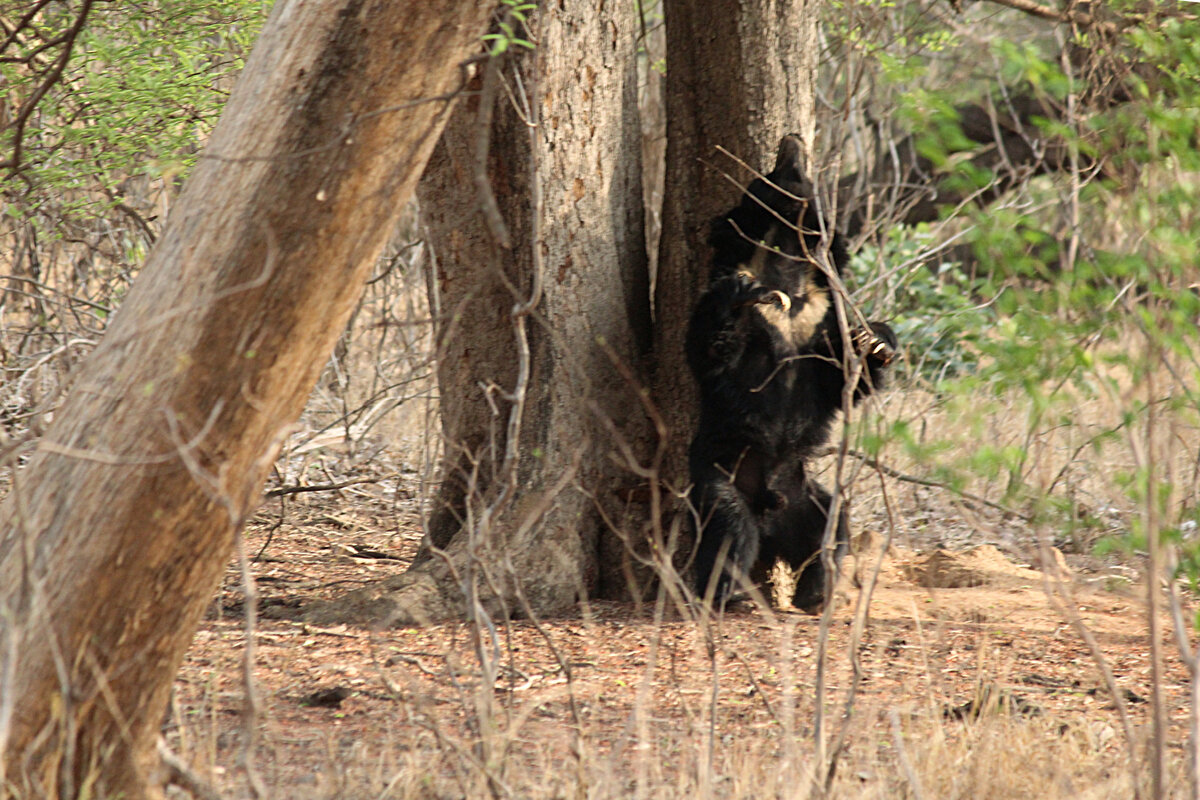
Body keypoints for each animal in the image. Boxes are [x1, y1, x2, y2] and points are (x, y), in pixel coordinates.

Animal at [691, 137, 897, 614]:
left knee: (828, 531)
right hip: (720, 476)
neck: (783, 264)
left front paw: (875, 342)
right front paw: (737, 298)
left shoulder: (823, 314)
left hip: (808, 497)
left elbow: (841, 379)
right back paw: (725, 594)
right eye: (768, 174)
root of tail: (772, 507)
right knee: (729, 531)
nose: (792, 140)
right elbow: (710, 348)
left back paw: (815, 594)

============

Transcribe the data word for word, with no images.

**Completed exercise**:
Body keypoints for each animal in the image. Boxes are [x1, y1, x2, y2] and points are (x, y), in pixel coordinates.

Animal at [691, 137, 897, 614]:
left knee: (828, 531)
right hip: (720, 476)
neck: (783, 264)
left front paw: (875, 342)
right front paw: (737, 298)
left shoulder: (823, 314)
left hip: (808, 497)
left elbow: (841, 379)
right back paw: (725, 594)
right eye: (768, 174)
root of tail: (772, 507)
right knee: (729, 531)
nose: (792, 140)
right elbow: (710, 348)
left back paw: (815, 594)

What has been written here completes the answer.